I believe this settles the debate: She IS going to fly one day6:52 PM
Airplanista Blog Editor
For 5.5 years since my granddaughter has been on this Earth, we have debated whether she will ever take an interest in airplanes, and in this wonderful thing I call the aviation family.
Well today, I think this debate ended.
I have taken her flying at 18 months and again at about three-years-old, and both times - maybe it was the way the Lycoming 0-540 purrs in Katy - she fell fast asleep before we left pattern altitude outbound.
Naturally, I was beginning to wonder...did she have the flying gene? Technically, she is my step-son's daughter, but there were a few aviators in my wife's family. Blood or not, it is hard to imagine her spending much time with me these days without a whole bunch of aviation DNA being transferred by osmosis.

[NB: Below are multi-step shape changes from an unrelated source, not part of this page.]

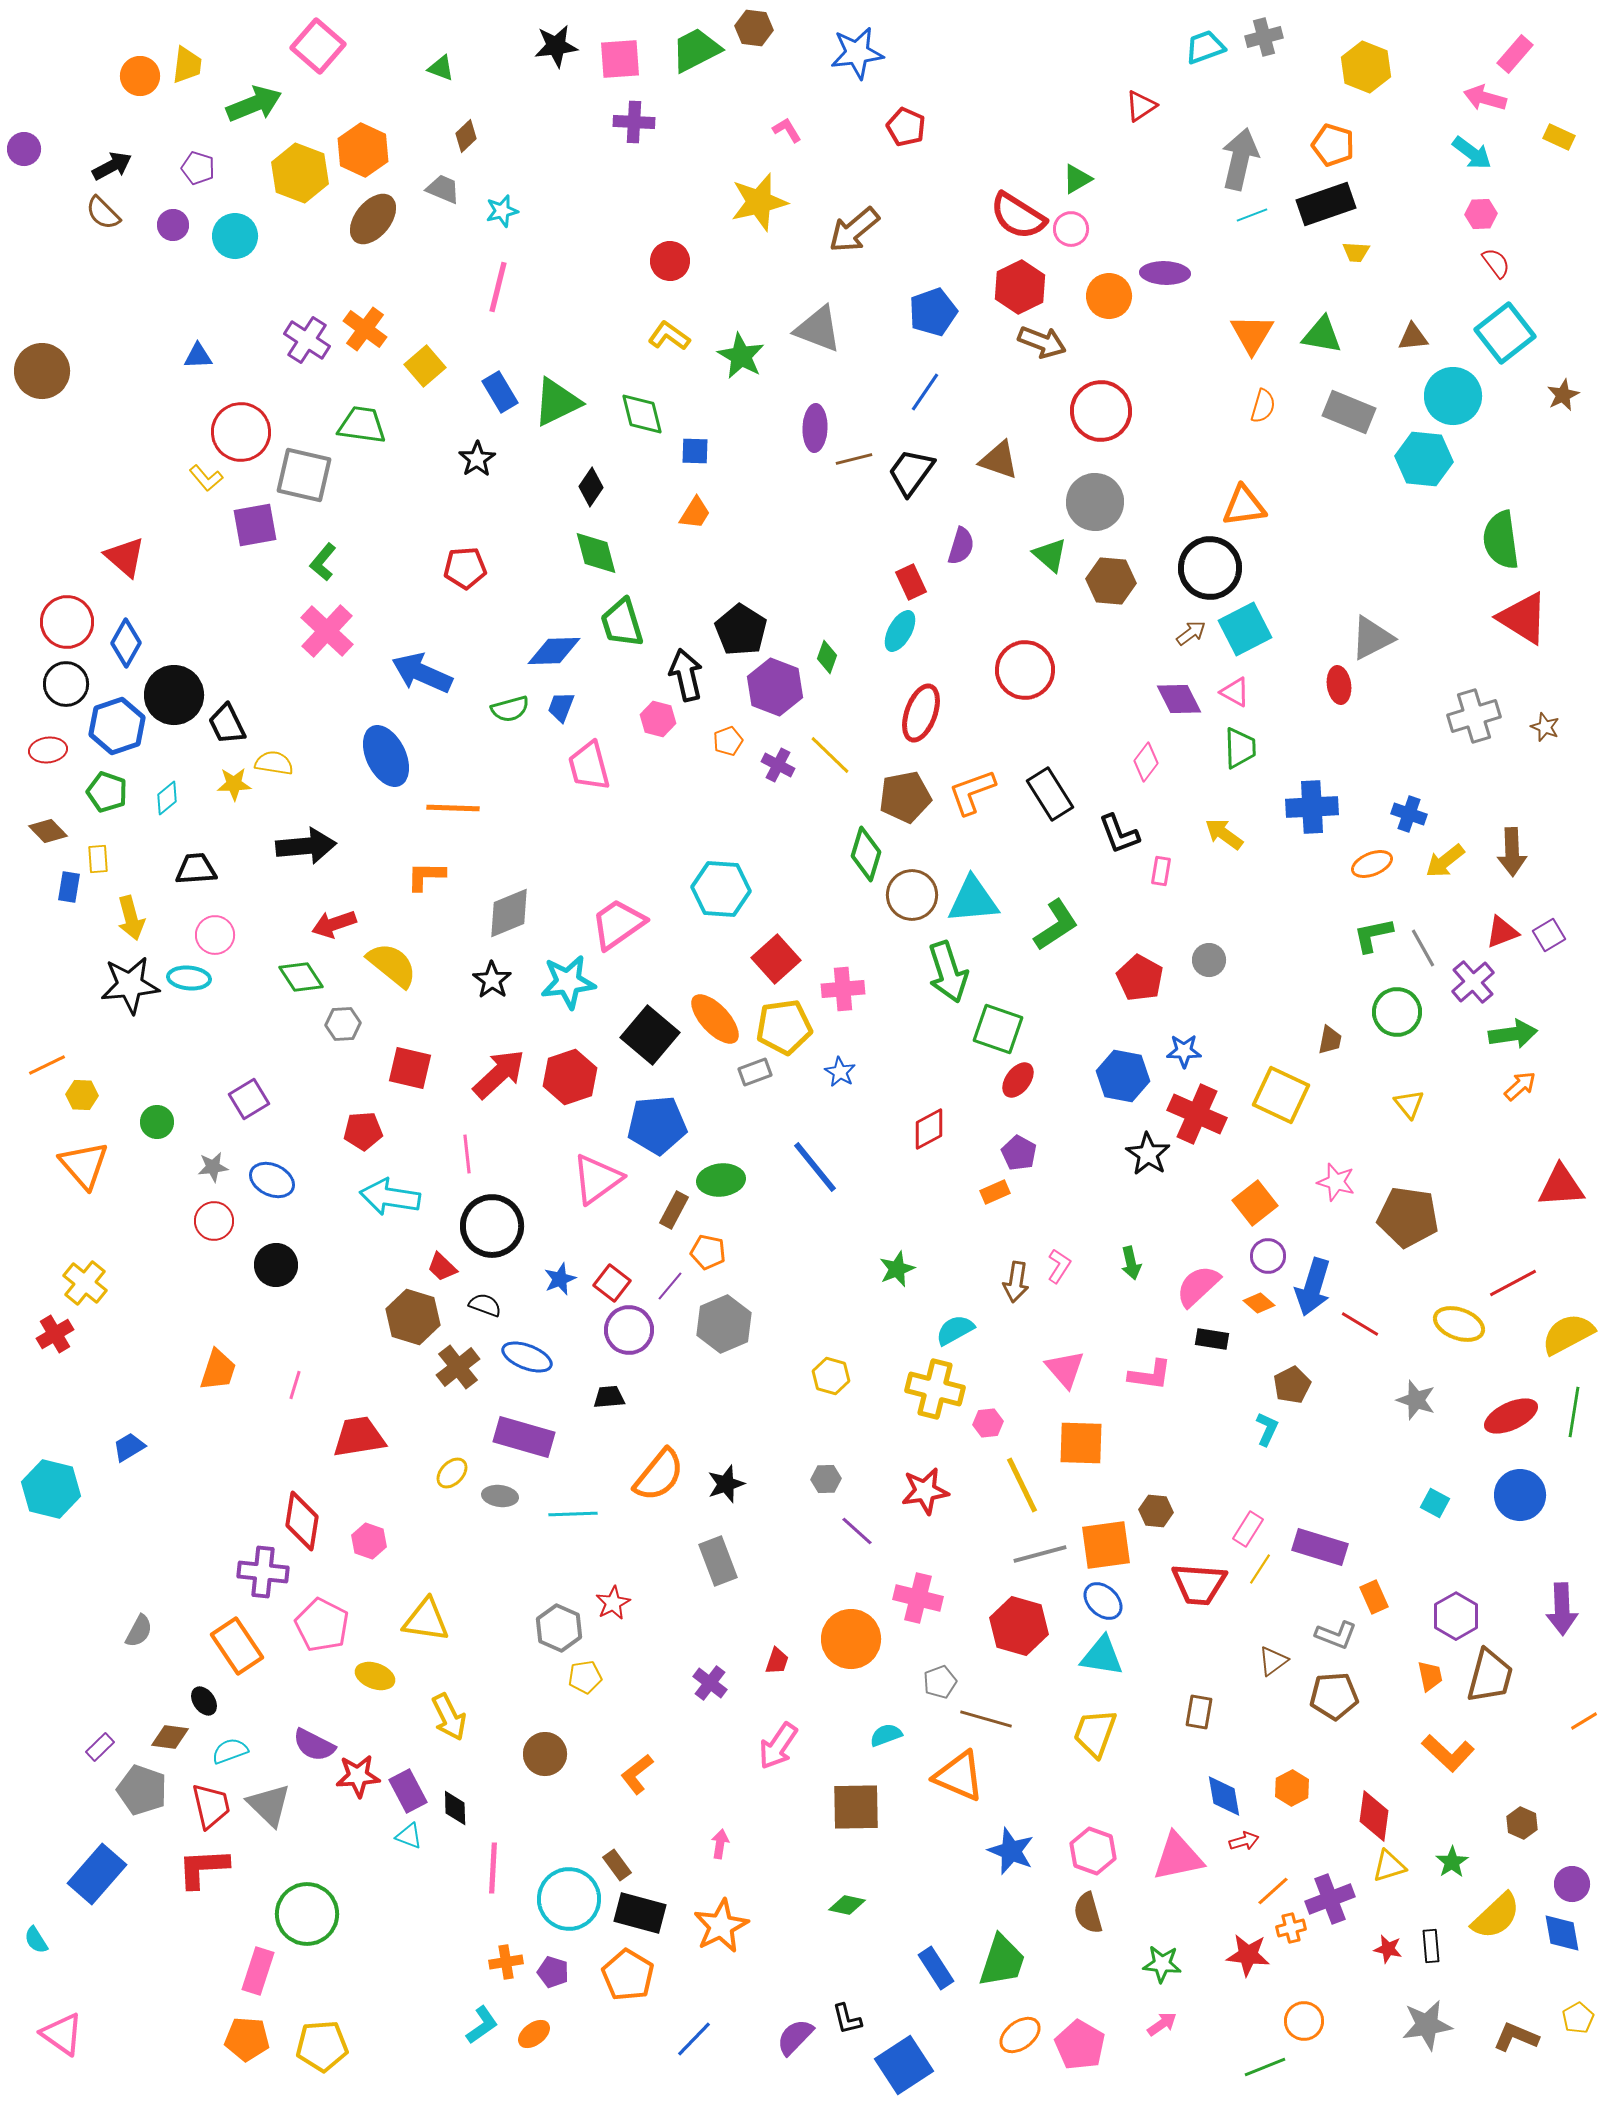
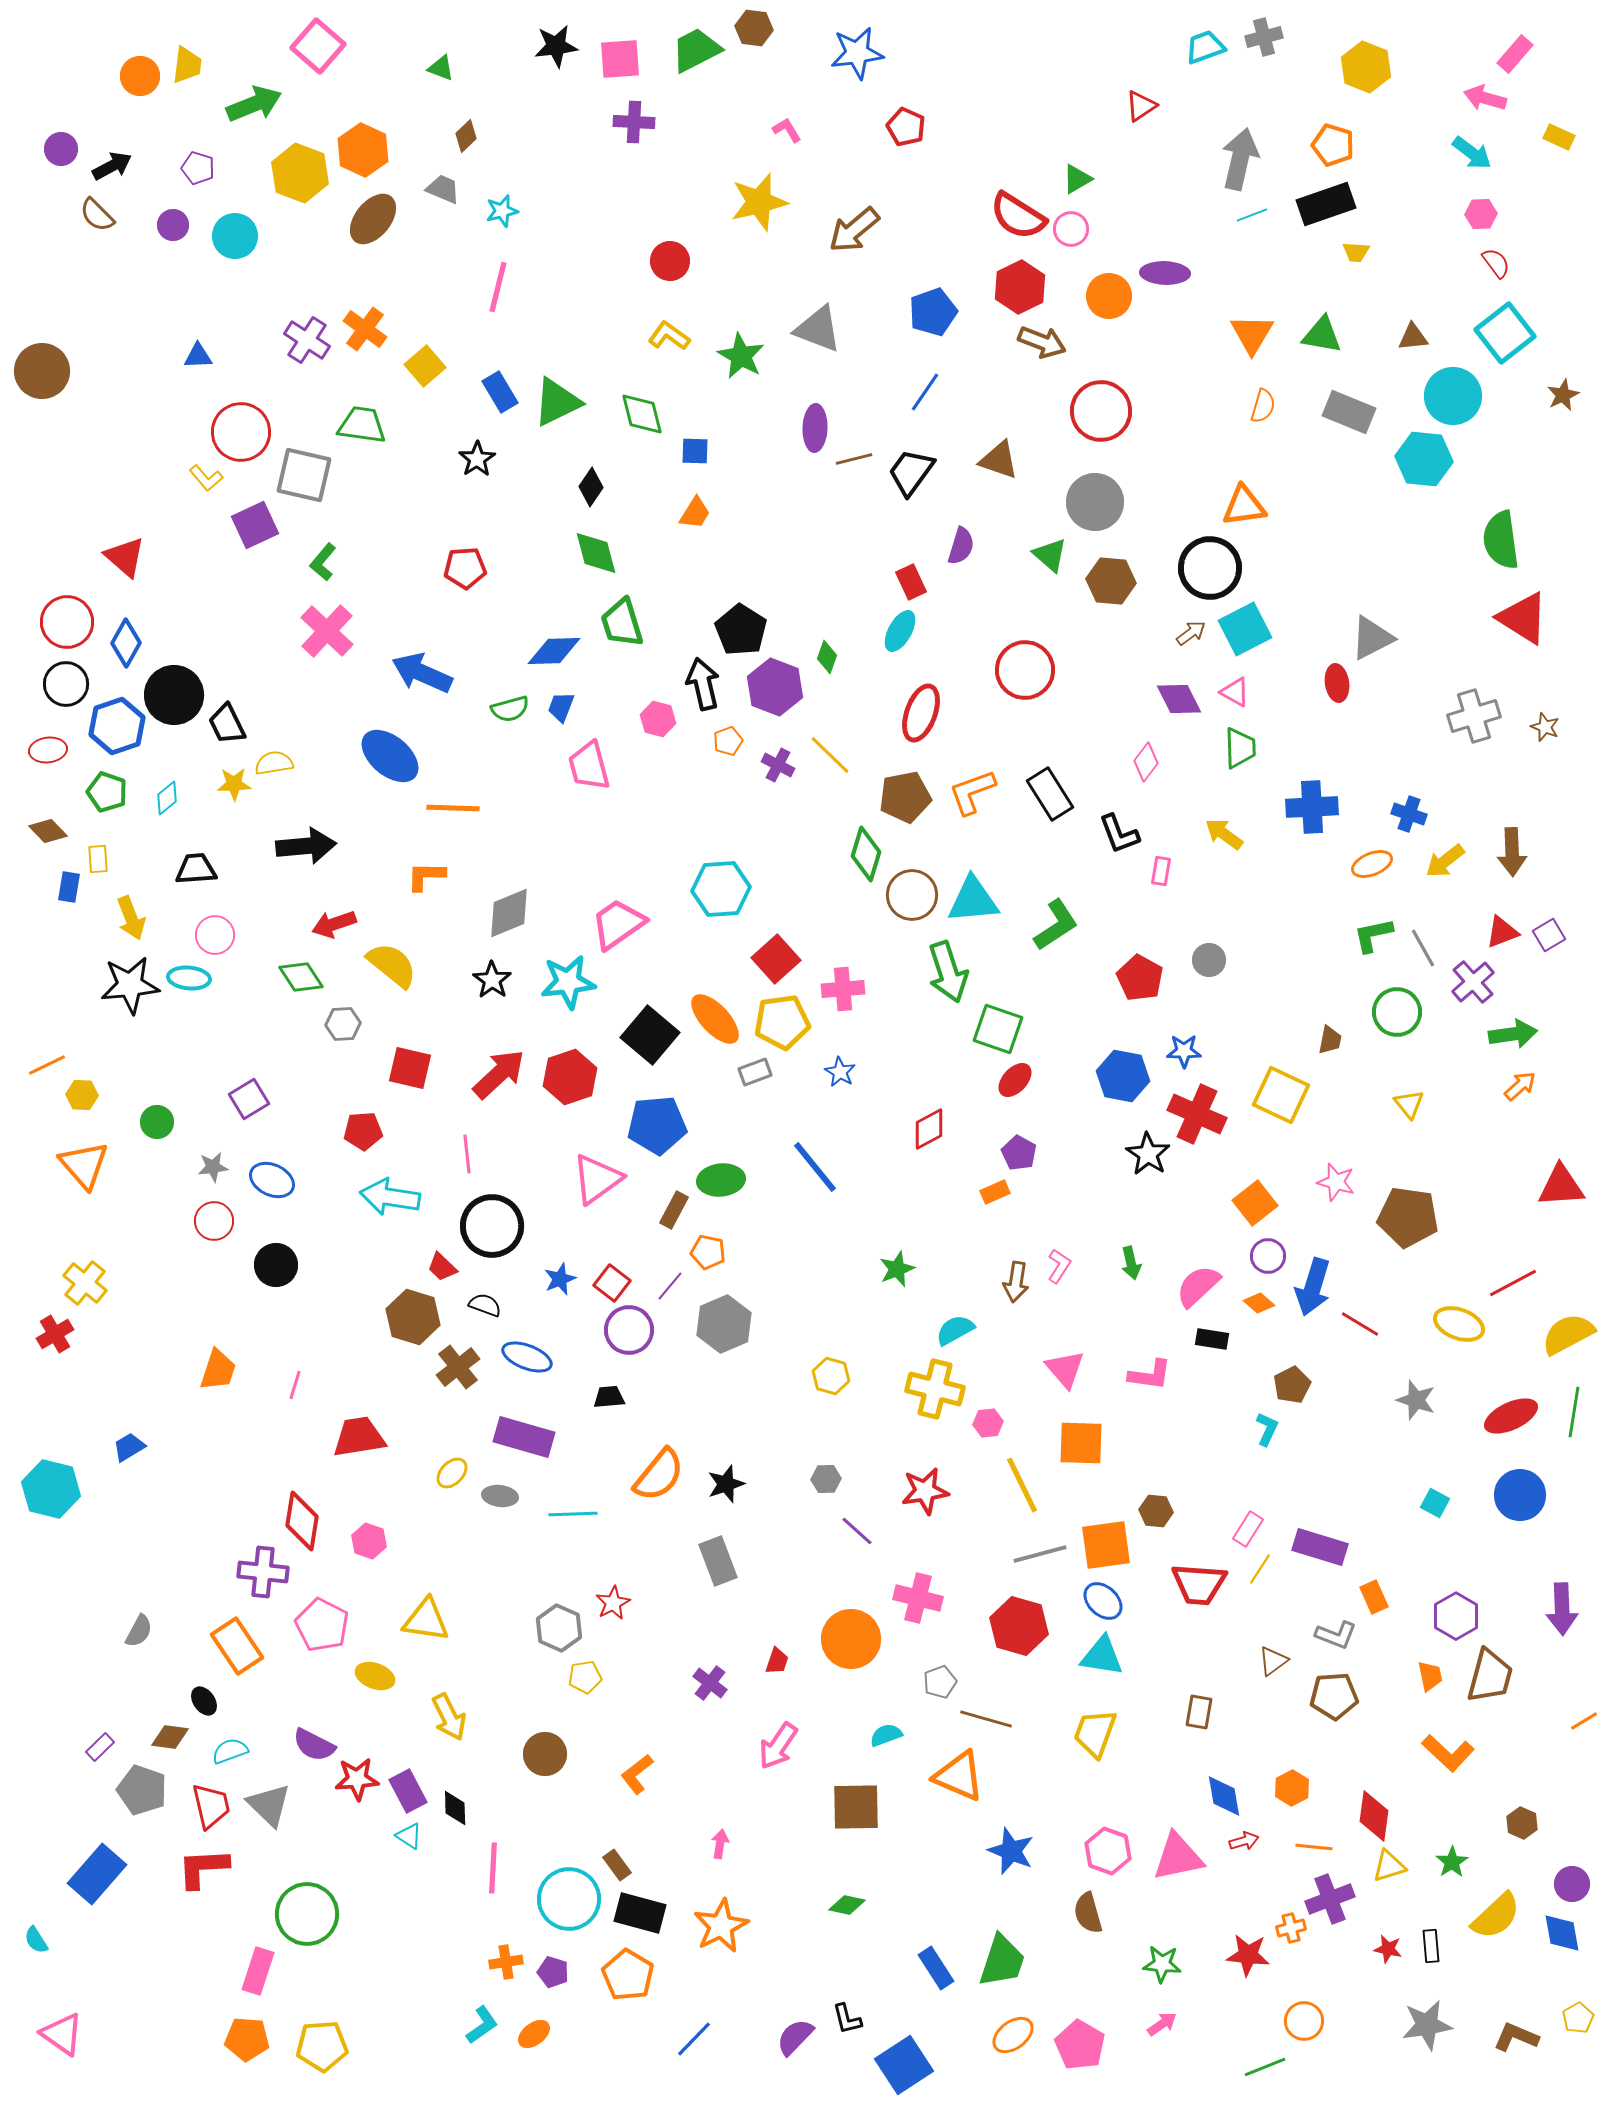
purple circle at (24, 149): moved 37 px right
brown semicircle at (103, 213): moved 6 px left, 2 px down
purple square at (255, 525): rotated 15 degrees counterclockwise
black arrow at (686, 675): moved 17 px right, 9 px down
red ellipse at (1339, 685): moved 2 px left, 2 px up
blue ellipse at (386, 756): moved 4 px right; rotated 24 degrees counterclockwise
yellow semicircle at (274, 763): rotated 18 degrees counterclockwise
cyan hexagon at (721, 889): rotated 8 degrees counterclockwise
yellow arrow at (131, 918): rotated 6 degrees counterclockwise
yellow pentagon at (784, 1027): moved 2 px left, 5 px up
red ellipse at (1018, 1080): moved 3 px left; rotated 6 degrees clockwise
red star at (358, 1776): moved 1 px left, 3 px down
cyan triangle at (409, 1836): rotated 12 degrees clockwise
pink hexagon at (1093, 1851): moved 15 px right
orange line at (1273, 1891): moved 41 px right, 44 px up; rotated 48 degrees clockwise
orange ellipse at (1020, 2035): moved 7 px left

I have a test that everyone I meet must pass before I can say they are without question...an aviator. It's what happens when an aircraft is spotted on the horizon heading across the sky. Ernest K. Gann describes this phenomenon best in his classic book, Fate is the Hunter:
"You can always tell when someone has lost his soul to flying. They are hopelessly committed to stopping whatever they are doing long enough to look up and make sure the aircraft purring overhead continues on course and does not suddenly fall out of the sky."This happens all day every day while at EAA AirVenture Oshkosh. Two or more people are chatting it up when one, two or a formation of a few dozen aircraft come into view. Suddenly, and without exception, all conversation ends until EVERY plane in view disappears over the horizon. This happens because - as Gann says - everyone at Oshkosh HAS in fact "lost their soul to flying."
So today, I am escorting my young (and did I say supercute?) granddaughter across the parking lot of the completely awesome Portland Zoo, and we had a good convo going about what was more "awesomer", the Pink Flamingos or the Bald Eagles. I placed my vote for the Eagles, but was not making much ground on the lass when off in the distance we saw it...an expensive helicopter coming fast and low over Washington Park. Could have been a Bell product, but for sure it was turbine powered and in a hurry to get somewhere.
I turned to point out the inbound, and while it was still a speck over the trees, her gaze was already locked on as if guided by lasers. I continued to jabber on about zoo animals, when I noticed she had stopped talking. There was something far more important capturing her attention. So I watched her eyes, and read her body language:
Sure enough, my granddaughter never took her eyes off the helicopter, pivoting as she shielded her eyes from the sun to get a better look. I was no longer relevant in her world, for only those few seconds that the helicopter flew by. When the craft had flown from view over the trees, she turned back to me, and as if nothing had happened, simply said "the Pink Flamingos."Nobody in this planet was as proud of her as I was at that very moment. She looked up at me and asked why I was smiling. I answered that I'd tell her someday.
Then I asked her if she's ever heard of a place called Oshkosh.